Number of ‘suspicious persons’

Mr Ryan said investigations over the years had identified several “key suspects” who had been ruled out, including the friend who found Mr Benscher and other people involved in break-ins in the area at the time.

“A number of different people came under suspicion,” Mr Ryan said.

He told the court that the widow of the friend who found the body should be subject to cross-examination.

Mr Ryan said he believed there was evidence the murder was “an inside job”.

“The persons who committed this crime must have had some idea of what they were looking for,” he said.

“Whoever came to the house, came with an intention to steal money and had some idea where that money was.”
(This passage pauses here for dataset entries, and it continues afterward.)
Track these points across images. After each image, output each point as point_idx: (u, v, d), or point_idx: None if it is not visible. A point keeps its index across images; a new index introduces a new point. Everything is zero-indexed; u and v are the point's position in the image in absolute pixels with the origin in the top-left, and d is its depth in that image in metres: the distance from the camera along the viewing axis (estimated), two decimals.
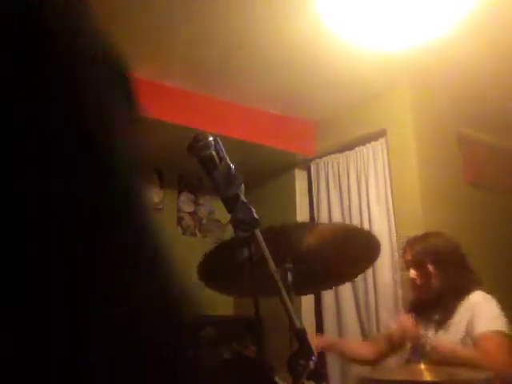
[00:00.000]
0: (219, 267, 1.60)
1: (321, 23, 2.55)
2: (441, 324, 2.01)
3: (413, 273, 2.05)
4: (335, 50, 2.79)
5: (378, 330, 3.01)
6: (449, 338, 1.97)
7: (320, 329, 3.46)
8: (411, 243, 2.11)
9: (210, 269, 1.60)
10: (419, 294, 2.07)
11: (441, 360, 1.80)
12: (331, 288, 3.07)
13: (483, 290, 2.04)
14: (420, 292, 2.06)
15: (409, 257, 2.08)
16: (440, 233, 2.17)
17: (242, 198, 0.97)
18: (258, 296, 0.99)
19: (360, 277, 3.13)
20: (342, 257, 1.68)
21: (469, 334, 1.92)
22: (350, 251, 1.68)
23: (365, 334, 3.17)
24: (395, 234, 3.09)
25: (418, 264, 2.05)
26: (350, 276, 2.04)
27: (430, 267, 2.03)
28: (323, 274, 1.75)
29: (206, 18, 2.49)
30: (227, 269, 1.57)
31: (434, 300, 2.05)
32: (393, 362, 2.43)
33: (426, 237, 2.14)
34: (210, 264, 1.58)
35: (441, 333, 2.00)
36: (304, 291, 2.36)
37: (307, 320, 3.46)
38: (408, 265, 2.09)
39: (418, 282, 2.04)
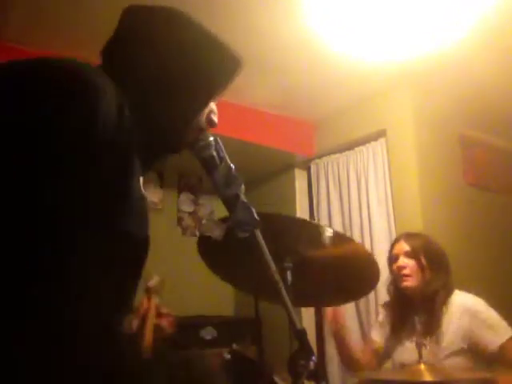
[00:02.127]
0: (220, 249, 1.57)
1: (323, 26, 2.55)
2: (429, 331, 1.95)
3: (404, 261, 2.06)
4: (336, 51, 2.79)
5: None
6: (441, 354, 1.92)
7: (320, 329, 3.46)
8: (408, 237, 2.14)
9: (210, 247, 1.58)
10: (406, 284, 2.04)
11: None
12: (332, 305, 3.05)
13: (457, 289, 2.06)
14: (407, 281, 2.04)
15: (406, 248, 2.09)
16: (428, 235, 2.22)
17: (243, 198, 0.97)
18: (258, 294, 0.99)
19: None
20: (342, 275, 1.69)
21: (475, 344, 1.90)
22: (351, 272, 1.68)
23: (365, 336, 3.17)
24: (395, 234, 3.09)
25: (414, 256, 2.06)
26: (350, 296, 2.05)
27: (423, 261, 2.05)
28: (323, 290, 1.75)
29: (205, 21, 2.48)
30: (231, 254, 1.54)
31: (421, 297, 2.03)
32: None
33: (420, 234, 2.19)
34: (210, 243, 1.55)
35: (432, 345, 1.93)
36: (304, 304, 2.35)
37: (307, 321, 3.46)
38: (399, 256, 2.09)
39: (407, 271, 2.05)
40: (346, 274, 1.67)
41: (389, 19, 2.51)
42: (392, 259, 2.13)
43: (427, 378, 1.57)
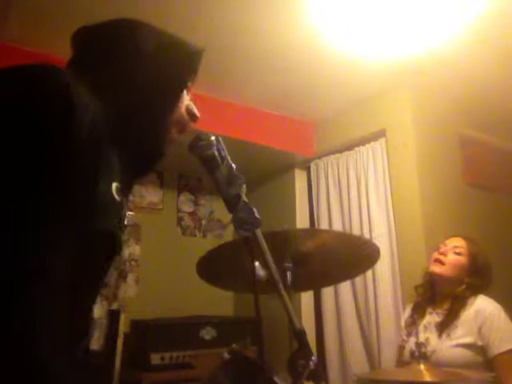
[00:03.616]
0: (220, 266, 1.60)
1: (322, 26, 2.55)
2: (444, 327, 2.02)
3: (449, 251, 2.13)
4: (335, 51, 2.79)
5: (378, 331, 3.00)
6: (451, 343, 1.97)
7: (320, 330, 3.46)
8: (468, 239, 2.22)
9: (210, 265, 1.61)
10: (434, 268, 2.12)
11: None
12: (330, 285, 3.09)
13: (485, 294, 2.11)
14: (437, 266, 2.12)
15: (461, 244, 2.16)
16: (485, 251, 2.27)
17: (244, 197, 0.97)
18: (258, 293, 0.99)
19: (359, 276, 3.13)
20: (340, 259, 1.71)
21: (483, 347, 1.93)
22: (350, 256, 1.71)
23: (364, 336, 3.17)
24: (395, 234, 3.09)
25: (461, 253, 2.13)
26: (348, 275, 2.09)
27: (467, 264, 2.11)
28: (321, 272, 1.77)
29: (206, 21, 2.48)
30: (228, 267, 1.58)
31: (444, 291, 2.09)
32: (392, 363, 2.42)
33: (480, 245, 2.24)
34: (211, 262, 1.59)
35: (444, 336, 2.00)
36: (302, 288, 2.39)
37: (307, 321, 3.46)
38: (448, 245, 2.16)
39: (445, 259, 2.12)
40: (345, 259, 1.70)
41: (389, 19, 2.51)
42: (440, 246, 2.20)
43: (427, 378, 1.57)
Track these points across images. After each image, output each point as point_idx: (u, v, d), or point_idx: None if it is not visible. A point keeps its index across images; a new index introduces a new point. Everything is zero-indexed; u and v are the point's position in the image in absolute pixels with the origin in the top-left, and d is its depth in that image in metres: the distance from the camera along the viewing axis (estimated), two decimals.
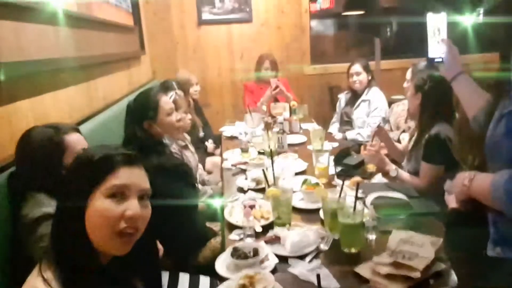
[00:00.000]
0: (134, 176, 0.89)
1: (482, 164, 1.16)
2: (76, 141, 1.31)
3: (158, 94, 1.90)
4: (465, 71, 1.31)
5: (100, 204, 0.84)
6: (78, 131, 1.36)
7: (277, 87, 3.28)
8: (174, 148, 2.06)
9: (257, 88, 3.57)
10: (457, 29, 1.90)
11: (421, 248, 1.22)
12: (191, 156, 2.28)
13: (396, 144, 2.39)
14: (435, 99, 1.94)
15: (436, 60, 1.37)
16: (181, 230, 1.64)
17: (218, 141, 3.18)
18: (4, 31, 1.26)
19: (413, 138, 2.12)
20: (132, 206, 0.86)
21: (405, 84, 2.68)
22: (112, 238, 0.85)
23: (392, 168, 2.01)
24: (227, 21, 4.21)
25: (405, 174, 2.02)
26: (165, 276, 1.59)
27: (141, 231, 0.89)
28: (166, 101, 1.93)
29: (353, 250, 1.33)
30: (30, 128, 1.27)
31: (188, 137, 2.46)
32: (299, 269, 1.24)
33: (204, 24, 4.16)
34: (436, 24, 1.39)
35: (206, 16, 4.14)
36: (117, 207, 0.85)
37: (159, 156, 1.80)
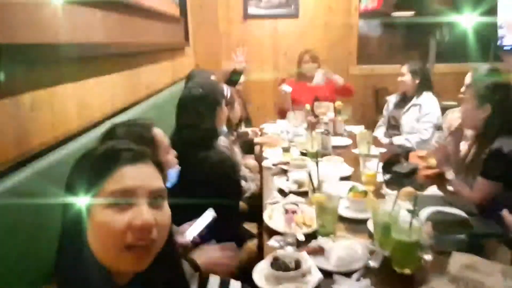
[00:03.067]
0: (141, 176, 0.73)
1: None
2: (162, 136, 1.27)
3: (220, 83, 1.87)
4: None
5: (100, 216, 0.69)
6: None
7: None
8: (224, 141, 2.00)
9: (296, 85, 3.44)
10: None
11: (488, 277, 1.07)
12: (237, 152, 2.22)
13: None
14: (504, 112, 1.75)
15: (506, 47, 1.20)
16: (219, 228, 1.56)
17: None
18: (47, 12, 1.21)
19: (471, 152, 1.94)
20: (141, 213, 0.70)
21: (463, 89, 2.48)
22: (120, 254, 0.69)
23: (450, 170, 1.87)
24: (273, 16, 4.11)
25: (458, 183, 1.85)
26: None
27: (159, 241, 0.73)
28: (227, 91, 1.90)
29: (406, 271, 1.19)
30: (112, 126, 1.22)
31: (235, 133, 2.41)
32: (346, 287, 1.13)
33: (250, 18, 4.09)
34: (509, 7, 1.21)
35: (252, 10, 4.07)
36: (121, 217, 0.69)
37: (214, 148, 1.75)
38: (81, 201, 0.70)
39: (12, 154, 1.05)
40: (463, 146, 2.06)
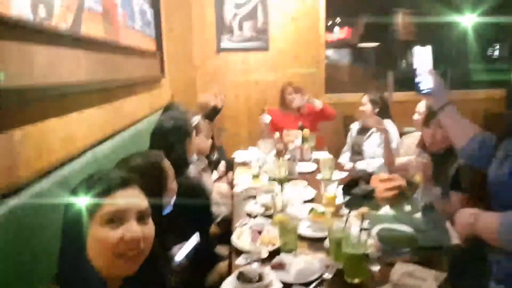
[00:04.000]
0: (131, 198, 0.90)
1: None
2: (170, 166, 1.43)
3: (189, 115, 2.04)
4: (452, 102, 1.35)
5: (98, 232, 0.85)
6: None
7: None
8: (194, 169, 2.14)
9: (280, 115, 3.67)
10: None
11: (423, 282, 1.25)
12: (208, 179, 2.37)
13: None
14: None
15: (423, 90, 1.42)
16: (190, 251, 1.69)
17: (230, 166, 3.25)
18: (38, 56, 1.37)
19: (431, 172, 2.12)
20: (131, 229, 0.86)
21: (416, 117, 2.73)
22: (115, 261, 0.86)
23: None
24: (245, 49, 4.35)
25: (440, 198, 1.98)
26: None
27: (146, 251, 0.91)
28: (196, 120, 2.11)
29: (356, 281, 1.36)
30: (130, 156, 1.40)
31: (206, 160, 2.55)
32: None
33: (223, 51, 4.31)
34: (423, 56, 1.45)
35: (225, 44, 4.29)
36: (115, 232, 0.85)
37: (184, 175, 1.89)
38: (82, 219, 0.86)
39: (3, 184, 1.17)
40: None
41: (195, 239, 1.59)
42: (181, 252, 1.54)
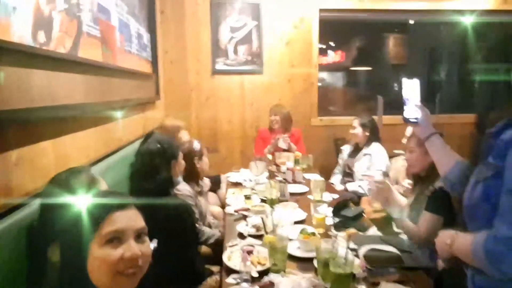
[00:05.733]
0: (128, 218, 0.93)
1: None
2: None
3: (175, 139, 2.09)
4: (437, 132, 1.42)
5: (98, 252, 0.88)
6: None
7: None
8: (190, 191, 2.17)
9: (270, 136, 3.75)
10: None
11: None
12: (203, 202, 2.41)
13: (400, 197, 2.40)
14: None
15: (411, 120, 1.48)
16: (176, 268, 1.70)
17: (217, 182, 3.26)
18: (37, 79, 1.42)
19: (415, 192, 2.17)
20: (130, 248, 0.90)
21: (404, 141, 2.80)
22: (115, 279, 0.88)
23: (395, 210, 2.00)
24: (239, 72, 4.45)
25: (408, 222, 2.01)
26: None
27: (144, 267, 0.94)
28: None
29: None
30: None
31: (208, 183, 2.60)
32: None
33: (218, 73, 4.40)
34: (410, 88, 1.52)
35: (219, 66, 4.38)
36: (115, 252, 0.88)
37: (170, 195, 1.92)
38: (82, 240, 0.89)
39: None
40: (399, 190, 2.33)
41: (151, 245, 1.61)
42: None
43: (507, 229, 0.96)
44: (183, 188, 2.12)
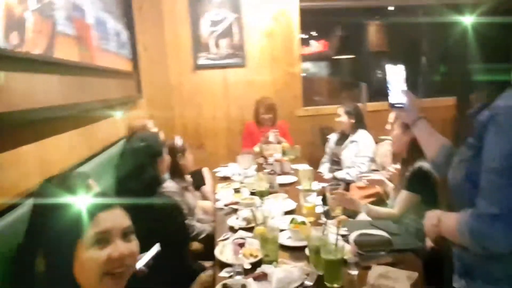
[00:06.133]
0: (114, 218, 0.92)
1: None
2: None
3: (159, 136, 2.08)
4: (423, 116, 1.42)
5: (85, 254, 0.87)
6: None
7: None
8: (176, 187, 2.15)
9: (257, 130, 3.73)
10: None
11: (397, 282, 1.29)
12: (190, 197, 2.39)
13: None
14: None
15: (396, 105, 1.49)
16: (169, 266, 1.69)
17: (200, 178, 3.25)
18: (15, 82, 1.39)
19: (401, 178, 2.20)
20: (117, 248, 0.89)
21: (388, 127, 2.82)
22: (102, 279, 0.87)
23: (360, 206, 2.05)
24: (222, 66, 4.41)
25: (376, 208, 2.07)
26: None
27: (131, 267, 0.93)
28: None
29: (335, 285, 1.40)
30: None
31: (190, 180, 2.58)
32: None
33: (200, 69, 4.36)
34: (395, 74, 1.52)
35: (202, 61, 4.34)
36: (102, 252, 0.88)
37: (157, 193, 1.90)
38: (68, 242, 0.88)
39: None
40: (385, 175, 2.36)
41: (155, 248, 1.60)
42: (141, 261, 1.55)
43: (487, 206, 0.98)
44: (168, 185, 2.10)
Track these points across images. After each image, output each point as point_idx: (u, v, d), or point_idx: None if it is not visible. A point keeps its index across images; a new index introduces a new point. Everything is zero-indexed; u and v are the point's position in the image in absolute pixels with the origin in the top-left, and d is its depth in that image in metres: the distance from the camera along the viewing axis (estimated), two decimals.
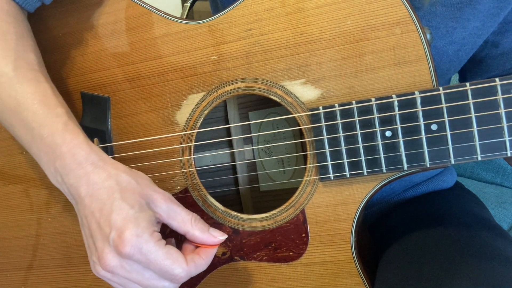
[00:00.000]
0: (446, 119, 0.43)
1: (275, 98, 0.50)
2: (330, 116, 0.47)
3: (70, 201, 0.47)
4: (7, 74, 0.46)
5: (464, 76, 0.64)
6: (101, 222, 0.42)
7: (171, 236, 0.48)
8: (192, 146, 0.53)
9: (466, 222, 0.57)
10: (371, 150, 0.46)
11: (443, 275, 0.46)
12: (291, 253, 0.51)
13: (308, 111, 0.48)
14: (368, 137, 0.45)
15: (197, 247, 0.46)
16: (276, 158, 0.62)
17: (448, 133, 0.43)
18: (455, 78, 0.75)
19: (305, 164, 0.49)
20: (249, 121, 0.62)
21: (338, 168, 0.47)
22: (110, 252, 0.42)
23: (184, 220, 0.44)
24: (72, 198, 0.46)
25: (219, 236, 0.45)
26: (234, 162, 0.63)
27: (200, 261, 0.44)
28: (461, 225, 0.56)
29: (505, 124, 0.42)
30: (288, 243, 0.51)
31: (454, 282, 0.44)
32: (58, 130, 0.45)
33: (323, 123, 0.47)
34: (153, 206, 0.44)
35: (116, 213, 0.42)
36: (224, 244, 0.54)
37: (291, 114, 0.49)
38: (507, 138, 0.42)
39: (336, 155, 0.47)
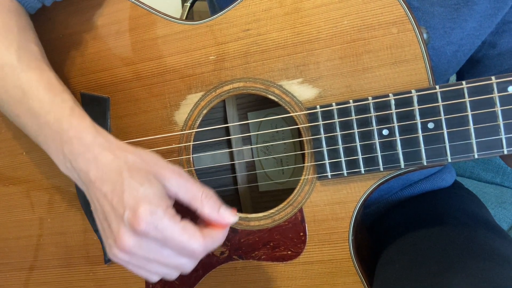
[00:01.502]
0: (442, 117, 0.43)
1: (273, 98, 0.50)
2: (327, 115, 0.47)
3: (80, 188, 0.46)
4: (11, 63, 0.46)
5: (461, 77, 0.65)
6: (114, 203, 0.41)
7: (186, 211, 0.47)
8: (191, 145, 0.54)
9: (465, 222, 0.57)
10: (368, 149, 0.46)
11: (442, 275, 0.45)
12: (289, 252, 0.51)
13: (306, 110, 0.48)
14: (365, 136, 0.46)
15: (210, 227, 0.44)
16: (275, 158, 0.63)
17: (445, 131, 0.43)
18: (452, 79, 0.75)
19: (304, 163, 0.50)
20: (248, 121, 0.62)
21: (336, 166, 0.47)
22: (126, 232, 0.41)
23: (194, 196, 0.43)
24: (83, 183, 0.45)
25: (230, 218, 0.44)
26: (233, 161, 0.64)
27: (217, 235, 0.43)
28: (460, 224, 0.56)
29: (501, 122, 0.42)
30: (286, 242, 0.51)
31: (453, 282, 0.44)
32: (65, 116, 0.45)
33: (321, 122, 0.47)
34: (163, 181, 0.43)
35: (128, 192, 0.41)
36: (222, 243, 0.54)
37: (289, 113, 0.49)
38: (503, 136, 0.42)
39: (333, 153, 0.47)
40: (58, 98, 0.46)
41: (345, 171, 0.47)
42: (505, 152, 0.42)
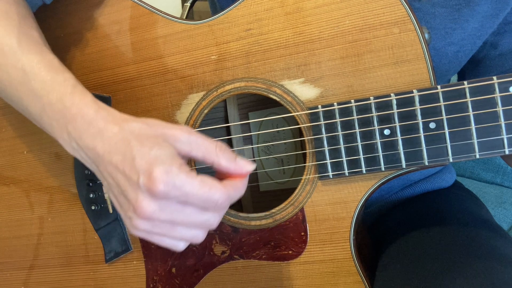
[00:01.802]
0: (444, 117, 0.43)
1: (274, 97, 0.50)
2: (329, 114, 0.47)
3: (90, 168, 0.45)
4: (11, 47, 0.46)
5: (463, 77, 0.65)
6: (127, 172, 0.40)
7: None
8: None
9: (465, 222, 0.57)
10: (369, 149, 0.46)
11: (443, 275, 0.46)
12: (290, 252, 0.51)
13: (307, 110, 0.48)
14: (367, 136, 0.46)
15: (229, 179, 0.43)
16: (276, 158, 0.63)
17: (446, 131, 0.43)
18: (453, 79, 0.75)
19: (305, 163, 0.50)
20: (249, 121, 0.62)
21: (337, 166, 0.47)
22: (145, 198, 0.39)
23: (208, 150, 0.42)
24: (92, 161, 0.44)
25: (248, 166, 0.43)
26: None
27: (237, 183, 0.42)
28: (461, 225, 0.56)
29: (502, 122, 0.42)
30: (287, 241, 0.51)
31: (454, 282, 0.44)
32: (67, 94, 0.44)
33: (322, 122, 0.47)
34: (172, 142, 0.42)
35: (139, 158, 0.40)
36: (223, 243, 0.54)
37: (291, 113, 0.49)
38: (504, 136, 0.42)
39: (335, 153, 0.47)
40: (60, 77, 0.45)
41: (346, 171, 0.47)
42: (507, 152, 0.42)
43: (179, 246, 0.43)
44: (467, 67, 0.62)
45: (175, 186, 0.39)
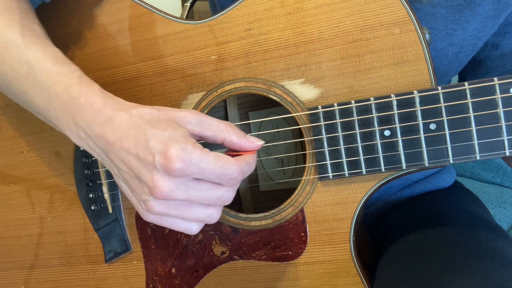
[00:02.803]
0: (444, 118, 0.43)
1: (274, 98, 0.50)
2: (329, 115, 0.47)
3: (98, 158, 0.45)
4: (15, 41, 0.46)
5: (463, 78, 0.64)
6: (141, 155, 0.41)
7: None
8: None
9: (465, 222, 0.57)
10: (370, 150, 0.46)
11: (443, 276, 0.46)
12: (290, 252, 0.51)
13: (307, 111, 0.48)
14: (367, 137, 0.46)
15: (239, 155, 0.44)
16: (276, 158, 0.62)
17: (447, 132, 0.43)
18: (454, 80, 0.75)
19: (305, 163, 0.50)
20: (249, 121, 0.62)
21: (337, 167, 0.47)
22: (161, 176, 0.40)
23: (218, 128, 0.43)
24: (101, 150, 0.44)
25: (257, 142, 0.44)
26: None
27: (249, 159, 0.43)
28: (461, 225, 0.56)
29: (503, 123, 0.42)
30: (287, 242, 0.51)
31: (454, 282, 0.44)
32: (74, 84, 0.44)
33: (322, 123, 0.47)
34: (183, 123, 0.43)
35: (153, 139, 0.40)
36: (223, 243, 0.54)
37: (291, 113, 0.49)
38: (505, 138, 0.42)
39: (335, 154, 0.47)
40: (66, 68, 0.46)
41: (346, 172, 0.47)
42: (507, 154, 0.42)
43: (193, 228, 0.43)
44: (468, 68, 0.62)
45: (191, 163, 0.39)
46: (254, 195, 0.65)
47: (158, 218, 0.43)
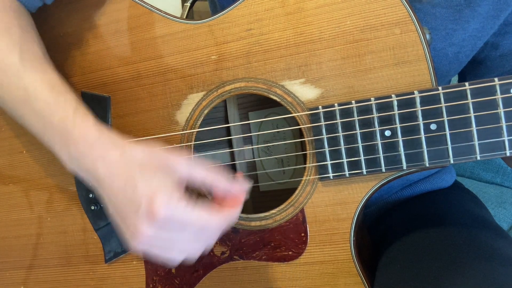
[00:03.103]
0: (445, 118, 0.43)
1: (275, 98, 0.50)
2: (329, 115, 0.47)
3: (90, 187, 0.46)
4: (14, 64, 0.46)
5: (463, 78, 0.64)
6: (128, 198, 0.42)
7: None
8: (192, 145, 0.53)
9: (465, 222, 0.57)
10: (370, 150, 0.46)
11: (443, 276, 0.46)
12: (290, 253, 0.51)
13: (308, 111, 0.48)
14: (368, 137, 0.46)
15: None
16: (276, 158, 0.62)
17: (447, 132, 0.43)
18: (454, 80, 0.75)
19: (305, 163, 0.49)
20: (249, 121, 0.62)
21: (338, 167, 0.47)
22: (144, 222, 0.41)
23: (207, 176, 0.44)
24: (92, 182, 0.45)
25: (244, 184, 0.45)
26: (234, 161, 0.63)
27: (231, 210, 0.44)
28: (461, 225, 0.56)
29: (504, 123, 0.42)
30: (287, 242, 0.51)
31: (454, 282, 0.44)
32: (69, 116, 0.45)
33: (323, 123, 0.47)
34: (174, 169, 0.43)
35: (141, 184, 0.41)
36: (223, 243, 0.54)
37: (291, 113, 0.49)
38: (506, 138, 0.42)
39: (335, 154, 0.47)
40: (62, 99, 0.46)
41: (347, 172, 0.47)
42: (508, 154, 0.42)
43: (175, 262, 0.45)
44: (468, 68, 0.62)
45: (174, 214, 0.41)
46: (254, 195, 0.65)
47: (141, 253, 0.44)
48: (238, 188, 0.45)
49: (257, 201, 0.65)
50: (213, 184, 0.45)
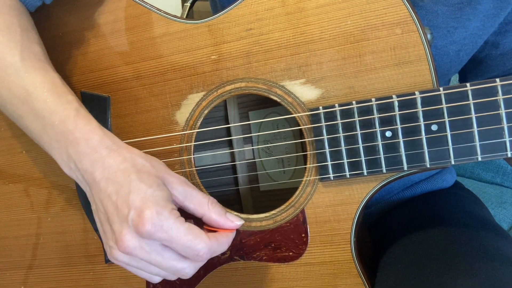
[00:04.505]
0: (446, 119, 0.43)
1: (275, 98, 0.50)
2: (330, 116, 0.47)
3: (83, 188, 0.46)
4: (14, 64, 0.46)
5: (464, 77, 0.64)
6: (119, 204, 0.41)
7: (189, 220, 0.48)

Police previously called to disturbance

The court heard a police officer had also provided a statement to detectives, saying he had responded to a disturbance involving the friend at Mr Benscher’s house one month before his death.

Mr Ryan argued the police officer should be cross-examined, but crown prosecutor David Finch argued questioning the friend’s widow or the officer about that incident would be pointless, as their disagreement had been cleared up in the statement.

“It was a dispute over a mobile phone which was resolved, there and then, as a misunderstanding,” Mr Finch said.

“Certainly they had their issues and spats from time to time, but generally it was good.”

Magistrate Belinda Merrin allowed the application and granted leave for nine of the contested witnesses to be cross-examined.

“I am satisfied that there are substantial reasons, in the interest of justice, to permit the cross-examination,” she said.

The committal hearing is set for August.